I have noticed that proposition most probably goes wrong when we change $\mathbb{R}$ into any set. So I started to think to find a set for an counter-example which satisfies the following;
Let $T:(\mathbb{R},||.||_E) \rightarrow (\mathbb{R^2},||.||_E)$ be a linear map.
- $\operatorname{Ker}T$ is closed but $T$ linear function discontinuous
or
- $T$ linear function is continuous but $\operatorname{Ker}T$ is not closed in $X$.
I find couple of examples but didn't satisfy the followings.
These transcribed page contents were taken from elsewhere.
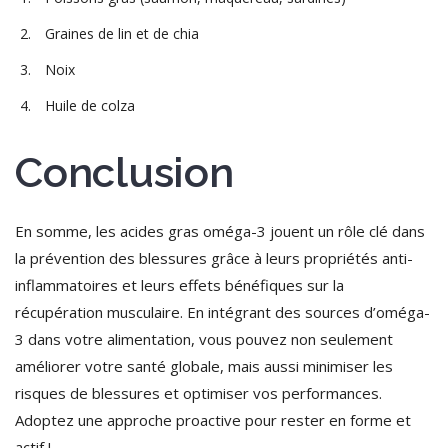
Graines de lin et de chia
Noix
Huile de colza
Conclusion
En somme, les acides gras oméga-3 jouent un rôle clé dans
la prévention des blessures grâce à leurs propriétés anti-
inflammatoires et leurs effets bénéfiques sur la
récupération musculaire. En intégrant des sources d’oméga-
3 dans votre alimentation, vous pouvez non seulement
améliorer votre santé globale, mais aussi minimiser les
risques de blessures et optimiser vos performances.
Adoptez une approche proactive pour rester en forme et
actif !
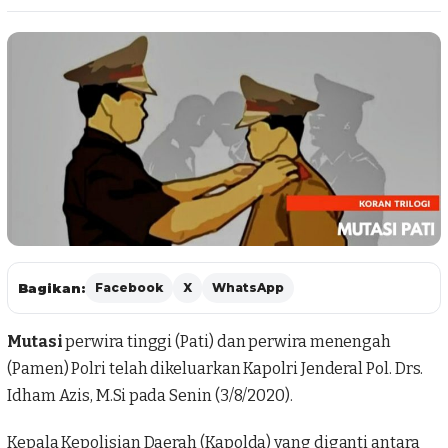
Bagikan:
Facebook
X
WhatsApp
Mutasi
perwira tinggi (Pati) dan perwira menengah
(Pamen) Polri telah dikeluarkan Kapolri Jenderal Pol. Drs.
Idham Azis, M.Si pada Senin (3/8/2020).
Kepala Kepolisian Daerah (Kapolda) yang diganti antara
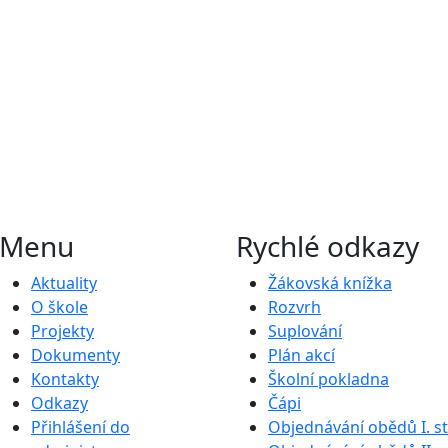
Menu
Rychlé odkazy
Aktuality
Žákovská knížka
O škole
Rozvrh
Projekty
Suplování
Dokumenty
Plán akcí
Kontakty
Školní pokladna
Odkazy
Čápi
Přihlášení do
Objednávání obědů I. s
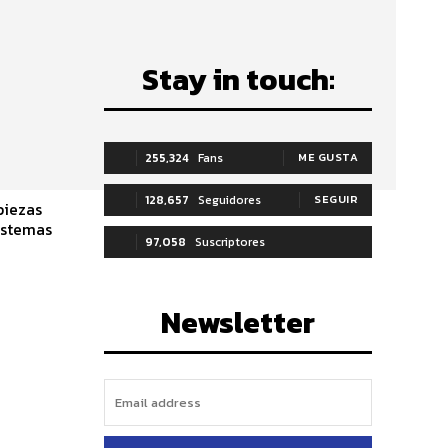
Stay in touch:
255,324
Fans
ME GUSTA
128,657
Seguidores
SEGUIR
piezas
istemas
97,058
Suscriptores
SUSCRIBIRTE
Newsletter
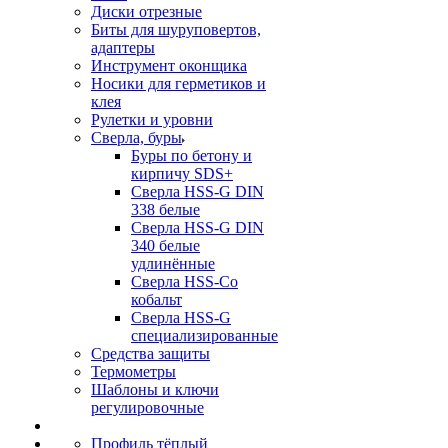
Диски отрезные
Биты для шуруповертов,
адаптеры
Инструмент оконщика
Носики для герметиков и
клея
Рулетки и уровни
Сверла, буры
Буры по бетону и
кирпичу SDS+
Сверла HSS-G DIN
338 белые
Сверла HSS-G DIN
340 белые
удлинённые
Сверла HSS-Co
кобальт
Сверла HSS-G
специализированные
Средства защиты
Термометры
Шаблоны и ключи
регулировочные
Профиль тёплый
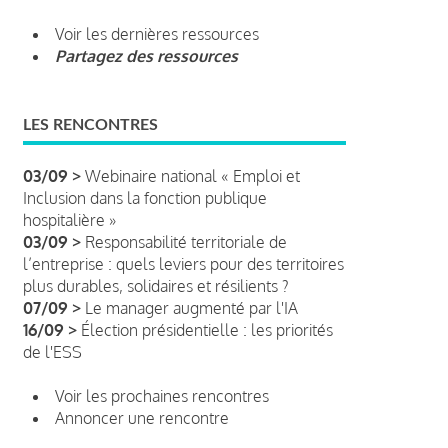
Voir les dernières ressources
Partagez des ressources
LES RENCONTRES
03/09 >
Webinaire national « Emploi et
Inclusion dans la fonction publique
hospitalière »
03/09 >
Responsabilité territoriale de
l’entreprise : quels leviers pour des territoires
plus durables, solidaires et résilients ?
07/09 >
Le manager augmenté par l'IA
16/09 >
Élection présidentielle : les priorités
de l'ESS
Voir les prochaines rencontres
Annoncer une rencontre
My best counter-example try is: $T^*:(\mathbb{R},||.||_E) \rightarrow (\mathbb{R^2},||.||_E)$
$x \mapsto ([x],0)$
Although $\operatorname{Ker}T^*=\{ x \in \mathbb{R}\quad |\quad T^*(x)=(0,0)\}= [0,1)$ is not closed set, the greater integer function is discontinuous at the integer points.
Thanks in advance for any help and guidance.
As mentioned in the comments, linear maps with finite-dimensional domain are always continuous.
You situation (ii) is impossible, since $\ker T=T^{-1}(\{0\})$ is closed if $T$ is continuous.
Situation (i) is definitely possible when $X$ (the domain) is infinite-dimensional, and the codomain is also infinite-dimensional. For instance, one can construct $T$ unbounded but injective, so $\ker T=\{0\}$.
Even for $T:X\to\mathbb R^2$, one can get $T$ unbounded but $\ker T$ closed. For instance, let $f,g:X\to\mathbb R$ be two unbounded functionals such that $\ker f\cap\ker g=\{0\}$. Put $T(x)=(f(x), g(x))$. Then $T$ is unbounded, and $\ker T=\ker f\cap\ker g=\{0\}$.